Do the same for Vector B
A =
To find the unit-vector notation of Vector A and Vector B in the new x'y' system after the counterclockwise rotation, follow these steps:
Step 1: Determine the new coordinates of the x-axis and y-axis in the x'y' system:
For a counterclockwise rotation of 20 degrees about the origin, the x-axis in the new system (x'y') remains the same as the x-axis in the original system (xy). The y-axis in the new system is obtained by rotating the positive y-axis of the original system counterclockwise by 20 degrees.
Step 2: Write the new unit vectors i' and j' in terms of i and j:
The unit vector i' in the x'y' system remains the same as the unit vector i in the original xy system, so i' = i.
To find j', we need to rotate the unit vector j in the original xy system counterclockwise by 20 degrees. Using a rotation matrix, we can find the new coordinates of j in terms of i and j:
j' = cos(20)j - sin(20)i
Step 3: Express Vector A and Vector B in unit-vector notation in the x'y' system:
(a) Vector A in the x'y' system:
To express Vector A in the x'y' system, we need to find its components along the new unit vectors i' and j'.
The magnitude of Vector A (12m) remains the same. The angle counterclockwise from the positive direction of the x-axis in the new x'y' system can be found by subtracting 20 degrees from the original angle of 60 degrees.
Using the cosine and sine identities, we can express Vector A in unit-vector notation in the x'y' system as:
Vector A' = Acos(60 - 20)i' + Asin(60 - 20)j'
where A' is the magnitude of Vector A in the x'y' system.
(b) Vector B in the x'y' system:
To express Vector B in the x'y' system, we simply need to write it in terms of the new unit vectors i' and j'.
Vector B' = (12m)i' + (8m)j'
Substituting the expressions for i' and j' from step 2, we get:
Vector B' = (12m)i' + (8m)(cos(20)j - sin(20)i)
Please note that these are the general formulas to express Vector A and Vector B in the x'y' system. To obtain the specific numerical values, you would need to evaluate the trigonometric functions and perform the necessary calculations using the given values.
To find the new representations of Vector A and Vector B in the x'y' system, we can follow these steps:
Step 1: Find the new angle of Vector A in the x'y' system:
Since the xy system is rotated counterclockwise by 20 degrees, the new angle for Vector A can be found by subtracting 20 degrees from the original angle of 60 degrees:
New angle = 60 degrees - 20 degrees = 40 degrees.
Step 2: Find the new representation of Vector A in unit-vector notation:
To represent Vector A in unit-vector notation, we need to find its x' and y' components. The x' component can be calculated using the magnitude of Vector A multiplied by the cosine of the new angle, and the y' component can be calculated using the magnitude of Vector A multiplied by the sine of the new angle.
Therefore:
x' = magnitude * cosine(angle) = 12m * cos(40 degrees)

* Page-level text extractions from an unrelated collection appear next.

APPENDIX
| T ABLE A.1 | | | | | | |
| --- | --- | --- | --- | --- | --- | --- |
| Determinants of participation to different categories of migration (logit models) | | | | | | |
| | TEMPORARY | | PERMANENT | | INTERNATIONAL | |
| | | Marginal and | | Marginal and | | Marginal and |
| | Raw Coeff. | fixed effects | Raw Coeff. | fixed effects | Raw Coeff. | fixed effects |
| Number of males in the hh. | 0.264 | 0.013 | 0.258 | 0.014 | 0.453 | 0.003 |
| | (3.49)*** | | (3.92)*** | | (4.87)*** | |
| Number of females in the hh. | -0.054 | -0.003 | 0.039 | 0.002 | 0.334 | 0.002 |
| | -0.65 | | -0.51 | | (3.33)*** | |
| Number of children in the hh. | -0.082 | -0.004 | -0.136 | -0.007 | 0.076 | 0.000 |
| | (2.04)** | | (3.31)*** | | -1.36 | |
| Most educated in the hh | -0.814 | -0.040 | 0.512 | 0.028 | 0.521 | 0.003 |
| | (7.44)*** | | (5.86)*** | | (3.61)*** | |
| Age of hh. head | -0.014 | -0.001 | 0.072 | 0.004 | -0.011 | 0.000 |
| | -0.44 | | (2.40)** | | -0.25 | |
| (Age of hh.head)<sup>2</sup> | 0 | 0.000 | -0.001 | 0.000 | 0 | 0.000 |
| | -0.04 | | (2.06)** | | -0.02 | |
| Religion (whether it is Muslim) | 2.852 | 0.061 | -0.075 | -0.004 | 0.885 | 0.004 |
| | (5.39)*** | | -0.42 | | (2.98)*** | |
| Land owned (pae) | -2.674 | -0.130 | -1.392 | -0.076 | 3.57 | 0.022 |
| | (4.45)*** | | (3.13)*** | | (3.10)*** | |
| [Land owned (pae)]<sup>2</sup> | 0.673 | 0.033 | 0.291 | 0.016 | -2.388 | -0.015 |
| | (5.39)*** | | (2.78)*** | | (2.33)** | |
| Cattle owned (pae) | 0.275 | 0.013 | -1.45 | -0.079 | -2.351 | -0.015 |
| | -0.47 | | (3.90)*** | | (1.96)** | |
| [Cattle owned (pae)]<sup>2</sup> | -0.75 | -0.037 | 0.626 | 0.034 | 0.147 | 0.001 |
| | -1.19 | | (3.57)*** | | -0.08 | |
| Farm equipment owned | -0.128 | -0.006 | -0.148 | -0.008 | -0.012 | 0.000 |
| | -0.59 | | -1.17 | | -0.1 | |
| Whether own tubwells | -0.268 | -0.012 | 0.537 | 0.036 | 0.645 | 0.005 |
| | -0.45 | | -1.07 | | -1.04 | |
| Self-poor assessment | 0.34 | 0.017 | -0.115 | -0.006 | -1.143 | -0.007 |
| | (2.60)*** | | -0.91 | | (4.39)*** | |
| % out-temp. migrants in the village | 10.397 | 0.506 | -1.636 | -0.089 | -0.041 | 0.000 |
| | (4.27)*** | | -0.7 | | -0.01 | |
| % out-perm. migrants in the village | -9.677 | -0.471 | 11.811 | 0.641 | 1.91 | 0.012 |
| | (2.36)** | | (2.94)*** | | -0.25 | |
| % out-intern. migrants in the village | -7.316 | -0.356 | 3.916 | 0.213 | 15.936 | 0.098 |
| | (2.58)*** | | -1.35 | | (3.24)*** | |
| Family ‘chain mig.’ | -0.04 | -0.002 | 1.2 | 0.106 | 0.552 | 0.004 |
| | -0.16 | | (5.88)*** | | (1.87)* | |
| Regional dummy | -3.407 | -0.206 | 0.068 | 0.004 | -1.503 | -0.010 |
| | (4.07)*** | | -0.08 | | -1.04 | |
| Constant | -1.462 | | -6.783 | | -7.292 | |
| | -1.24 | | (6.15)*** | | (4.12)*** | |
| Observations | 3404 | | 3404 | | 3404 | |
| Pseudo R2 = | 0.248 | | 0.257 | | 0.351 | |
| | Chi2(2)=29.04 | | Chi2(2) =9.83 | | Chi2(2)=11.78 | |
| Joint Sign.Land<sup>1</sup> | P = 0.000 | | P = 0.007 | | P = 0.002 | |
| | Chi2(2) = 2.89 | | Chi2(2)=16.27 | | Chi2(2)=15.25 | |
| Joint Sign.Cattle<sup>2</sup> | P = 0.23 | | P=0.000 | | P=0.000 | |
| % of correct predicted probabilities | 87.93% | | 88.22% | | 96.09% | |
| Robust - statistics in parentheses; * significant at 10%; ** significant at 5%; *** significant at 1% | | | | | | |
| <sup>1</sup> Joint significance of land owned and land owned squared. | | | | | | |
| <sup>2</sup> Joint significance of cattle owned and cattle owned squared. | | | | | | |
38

y' = magnitude * sine(angle) = 12m * sin(40 degrees)
Step 3: Find the new representation of Vector B in unit-vector notation:
Vector B is already given in unit-vector notation as (12m)i + (8m)j. Since the rotation does not affect Vector B, its representation in the x'y' system remains the same.
Therefore, the answers are:
(a) The new representation of Vector A in unit-vector notation in the x'y' system is (12m * cos(40 degrees))i + (12m * sin(40 degrees))j.
(b) The representation of Vector B in the x'y' system remains (12m)i + (8m)j.